La demande formée en cause d’appel par Mme X au titre des frais irrépétibles sera
accueillie, à hauteur de 500 euros.
PAR CES MOTIFS
LA COUR,
Statuant publiquement et contradictoirement
Déclare non prescrites les demandes de Mme X
Confirme le jugement entrepris sauf en celles de ses dispositions ayant fixé à 700 euros le montant
des dommages et intérêts pour absence de visites médicales et à la somme de 1 737,05 euros le
montant des dommages et intérêts pour non-respect de la procédure de licenciement
et statuant à nouveau des chefs infirmés et y ajoutant
Déboute Mme X de sa demande de dommages et intérêts pour défaut de visites médicales
Fixe au passif de la liquidation judiciaire de la SAS Planima la somme de 500 euros à titre de
dommages et intérêts pour non-respect de la procédure de licenciement
Dit la présente décision opposable à l’AGS CGEA Île de France ouest dans les seules limites de la
garantie légale et des plafonds applicables selon les dispositions des articles L. 3253-6 et L. 3253-8
et suivants du code du travail et des articles D. 3253-5 et suivants du code du travail lesquelles
n’incluent pas la condamnation au titre des dispositions de l’article 700 du code de procédure civile,
sur présentation d’un relevé par le mandataire judiciaire et justification par celui-ci de l’absence de
fonds disponibles entre ses mains pour procéder à leur paiement
Dit n’y avoir lieu à astreinte au titre de la remise de l’attestation Pôle emploi
Dit n’y avoir lieu à intérêts à compter du jugement d’ouverture de la procédure collective en
application de l’article L. 622-28 du code de commerce
Condamne Me Y ès-qualités aux dépens d’appel
Condamne Me Y ès-qualités à payer à Mme X la somme de 500 euros sur le fondement
des dispositions de l’article 700 du code de procédure civile.

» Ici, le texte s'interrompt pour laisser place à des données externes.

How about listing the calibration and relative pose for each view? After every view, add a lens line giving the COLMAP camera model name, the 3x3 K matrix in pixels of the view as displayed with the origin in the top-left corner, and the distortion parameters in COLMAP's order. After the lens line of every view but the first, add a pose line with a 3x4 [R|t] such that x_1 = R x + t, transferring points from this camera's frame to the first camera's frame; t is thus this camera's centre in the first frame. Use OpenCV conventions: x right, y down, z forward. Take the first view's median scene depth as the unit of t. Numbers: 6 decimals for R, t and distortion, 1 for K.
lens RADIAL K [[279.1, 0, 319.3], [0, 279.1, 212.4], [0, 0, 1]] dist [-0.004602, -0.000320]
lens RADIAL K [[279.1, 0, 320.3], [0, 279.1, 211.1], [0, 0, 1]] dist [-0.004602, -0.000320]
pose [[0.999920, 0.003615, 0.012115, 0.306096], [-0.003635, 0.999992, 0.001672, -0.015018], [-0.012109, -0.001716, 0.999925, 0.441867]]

Arrêt prononcé par mise à disposition au greffe de la cour, les parties en ayant été préalablement
avisées dans les conditions prévues au deuxième alinéa de l’article 450 du code de procédure civile,
Signé par Mme Hélène PRUDHOMME, président, et Mme Sophie RIVIERE, greffier auquel la
minute de la décision a été remise par le magistrat signataire.